-------- AVAILABLE DATA

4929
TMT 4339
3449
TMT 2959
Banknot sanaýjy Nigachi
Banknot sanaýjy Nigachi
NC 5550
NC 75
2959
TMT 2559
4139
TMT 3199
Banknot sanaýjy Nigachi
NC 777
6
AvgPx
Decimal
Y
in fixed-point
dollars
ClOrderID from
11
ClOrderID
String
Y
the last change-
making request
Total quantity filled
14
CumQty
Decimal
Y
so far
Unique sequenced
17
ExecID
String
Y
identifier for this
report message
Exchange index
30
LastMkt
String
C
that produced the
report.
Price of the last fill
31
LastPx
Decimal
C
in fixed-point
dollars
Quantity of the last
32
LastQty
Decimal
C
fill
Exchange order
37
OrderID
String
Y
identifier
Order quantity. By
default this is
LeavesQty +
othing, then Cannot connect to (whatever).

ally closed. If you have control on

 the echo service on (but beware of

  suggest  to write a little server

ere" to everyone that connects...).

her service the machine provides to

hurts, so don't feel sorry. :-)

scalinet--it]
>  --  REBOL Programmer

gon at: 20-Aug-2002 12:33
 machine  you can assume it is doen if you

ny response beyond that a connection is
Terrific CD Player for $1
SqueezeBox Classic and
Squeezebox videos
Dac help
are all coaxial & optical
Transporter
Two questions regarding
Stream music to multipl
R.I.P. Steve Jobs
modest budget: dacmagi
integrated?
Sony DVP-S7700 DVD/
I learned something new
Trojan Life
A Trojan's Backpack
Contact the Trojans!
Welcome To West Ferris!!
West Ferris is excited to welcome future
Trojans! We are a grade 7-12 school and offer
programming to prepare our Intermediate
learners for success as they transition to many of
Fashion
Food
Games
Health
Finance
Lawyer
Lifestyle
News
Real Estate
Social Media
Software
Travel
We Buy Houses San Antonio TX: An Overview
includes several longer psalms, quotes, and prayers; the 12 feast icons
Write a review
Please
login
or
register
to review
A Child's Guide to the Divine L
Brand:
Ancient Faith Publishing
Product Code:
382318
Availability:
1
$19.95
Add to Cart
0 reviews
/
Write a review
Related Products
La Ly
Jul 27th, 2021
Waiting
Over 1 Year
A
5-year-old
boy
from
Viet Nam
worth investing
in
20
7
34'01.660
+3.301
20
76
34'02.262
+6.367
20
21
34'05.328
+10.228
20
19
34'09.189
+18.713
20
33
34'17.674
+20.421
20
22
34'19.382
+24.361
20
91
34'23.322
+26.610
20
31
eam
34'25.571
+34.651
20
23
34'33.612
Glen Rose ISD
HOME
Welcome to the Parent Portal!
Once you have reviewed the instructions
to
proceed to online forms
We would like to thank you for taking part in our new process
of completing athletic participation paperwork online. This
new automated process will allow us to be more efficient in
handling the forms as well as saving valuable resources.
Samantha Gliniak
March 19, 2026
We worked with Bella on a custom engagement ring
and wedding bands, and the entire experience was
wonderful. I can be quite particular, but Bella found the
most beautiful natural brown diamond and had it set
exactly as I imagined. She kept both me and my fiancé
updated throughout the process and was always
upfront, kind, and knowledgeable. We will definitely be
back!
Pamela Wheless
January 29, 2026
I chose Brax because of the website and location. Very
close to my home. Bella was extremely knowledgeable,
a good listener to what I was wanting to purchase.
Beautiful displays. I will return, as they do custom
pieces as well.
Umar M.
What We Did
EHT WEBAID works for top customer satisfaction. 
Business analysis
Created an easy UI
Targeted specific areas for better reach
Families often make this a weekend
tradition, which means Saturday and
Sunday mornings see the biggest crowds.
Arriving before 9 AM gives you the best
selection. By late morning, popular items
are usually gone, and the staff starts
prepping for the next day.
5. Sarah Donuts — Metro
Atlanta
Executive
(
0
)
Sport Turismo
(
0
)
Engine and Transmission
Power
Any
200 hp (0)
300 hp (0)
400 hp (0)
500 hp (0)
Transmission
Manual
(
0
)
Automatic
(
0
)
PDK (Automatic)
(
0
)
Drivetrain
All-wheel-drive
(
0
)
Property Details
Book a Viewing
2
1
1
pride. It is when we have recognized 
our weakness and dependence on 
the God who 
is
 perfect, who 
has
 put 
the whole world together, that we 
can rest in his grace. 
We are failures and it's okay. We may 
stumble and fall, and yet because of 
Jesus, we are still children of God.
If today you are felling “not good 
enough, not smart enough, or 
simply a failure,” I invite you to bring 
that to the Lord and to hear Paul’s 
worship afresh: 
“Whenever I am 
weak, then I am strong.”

----------------

Within the listing above, work out the number of lines that hold "then", and give that number alone.

2